Download Public Administration Ethics for the 21st Century Book in PDF, ePub and Kindle

This volume establishes a foundation for a uniform code of professional ethics for public administrators in the United States. Public Administration Ethics for the 21st Century lays the ethical foundations for a uniform professional code of ethics for public administrators, civil servants, and non-profit administrators in the US. Martinez synthesizes five disparate schools of ethical thought as to how public administrators can come to know the good and behave in ways that advance the values of citizenship, equity, and public interest within their respective organizations. Using case studies, he teaches American administrators how to combine the approaches of all five schools to evaluate and resolve complex ethical dilemmas within the constraints of the U.S. democratic values set.
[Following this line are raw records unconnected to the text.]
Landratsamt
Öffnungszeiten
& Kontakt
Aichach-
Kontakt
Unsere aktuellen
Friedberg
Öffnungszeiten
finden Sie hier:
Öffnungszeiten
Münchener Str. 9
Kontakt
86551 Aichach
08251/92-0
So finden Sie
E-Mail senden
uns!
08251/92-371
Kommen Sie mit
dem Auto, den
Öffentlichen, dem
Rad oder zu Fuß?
Martinez enunciates the common ethical principles that guide public administrators in their practice within the specific ethical parameters and organizational cultures of a myriad entities at the federal, state, and local levels of government in the United States, as well as in non-profit organizations. Along the way, Martinez addresses a number of crucial issues, including personal gain, conflict of interest, transparency, democratic impartiality, hiring, hierarchical discipline, media relations, partisan pressure, appointments by elected officials, and whistle-blowing. The striking, high-profile case studies—Nathan Bedford Forrest, Adolph Eichmann, Lieutenant William Calley, and Mary Ann Wright—illustrate ethical dilemmas where, for better or worse, the individual was at odds with the organization.
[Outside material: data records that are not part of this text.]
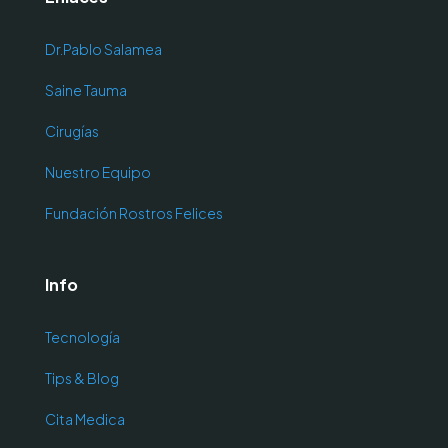
Dr.Pablo Salamea
Saine Tauma
Cirugías
Nuestro Equipo
Fundación Rostros Felices
Info
Tecnología
Tips & Blog
Cita Medica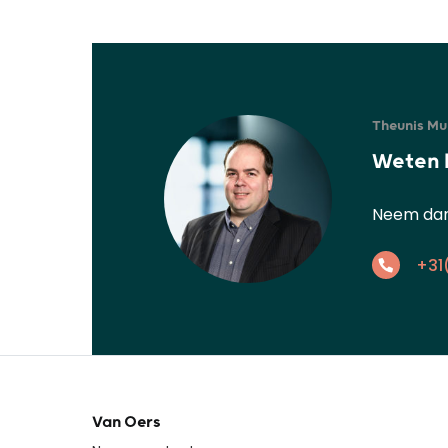
Theunis Mul
Weten 
Neem dan 
+31
Van Oers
Public Service, Ethics, and Constitutional Practice

Public Service, Ethics, and Constitutional Practice
Author: John Anthony Rohr
Publisher:
Total Pages: 200
Release: 1998
Genre: Business & Economics
ISBN:

Download Public Service, Ethics, and Constitutional Practice Book in PDF, ePub and Kindle

For civil servants who take an oath to uphold the Constitution, that document is the supreme symbol of political morality. Constitutional issues are addressed by civil servants every day, whenever a policeman arrests a suspect or members of different branches of government meet. But how well do these individuals really understand the Constitution's application in their jobs? This book encourages civil servants to reflect on specific constitutional principles and events and learn to apply them to the decisions they make. Twenty seminal articles by a preeminent scholar seek to legitimate public service by grounding its ethics in constitutional practice. John Rohr stresses that ethical practice demands an immersion in the specifics of our constitutional tradition, and he offers a guide to attaining a greater sense of those constitutional principles that can be translated into action. Along the way he considers such timely issues as financial disclosure, the treatment of civil servants as second-class citizens, and instances of civil servants caught between executive and legislative forces. Rohr's opening essays demonstrate that responsible use of administrative discretion is the key issue for career civil servants. Subsequent sections examine approaches to training civil servants using constitutional principles; character formation resulting from study of the constitutional tradition; and the ethical choices that are sometimes posed by separation of powers. A final group of chapters shows how a study of other countries' constitutional traditions can deepen an understanding of our own, while a closing essay looks at past issues and future prospects in administrative ethics from the perspective of Rohr's long involvement in the field. Throughout this insightful collection, Rohr seeks to remind public servants of the nobility of their calling, reinforce their role in articulating public interests against the excesses of private concerns, and encourage managers to make greater use of constitutional language to describe their everyday activities. Although his work focuses on the federal career civil servant, it also offers valuable lessons applicable to state and local civil servants, elected officials, judges, military personnel, and those employed in the nonprofit sector.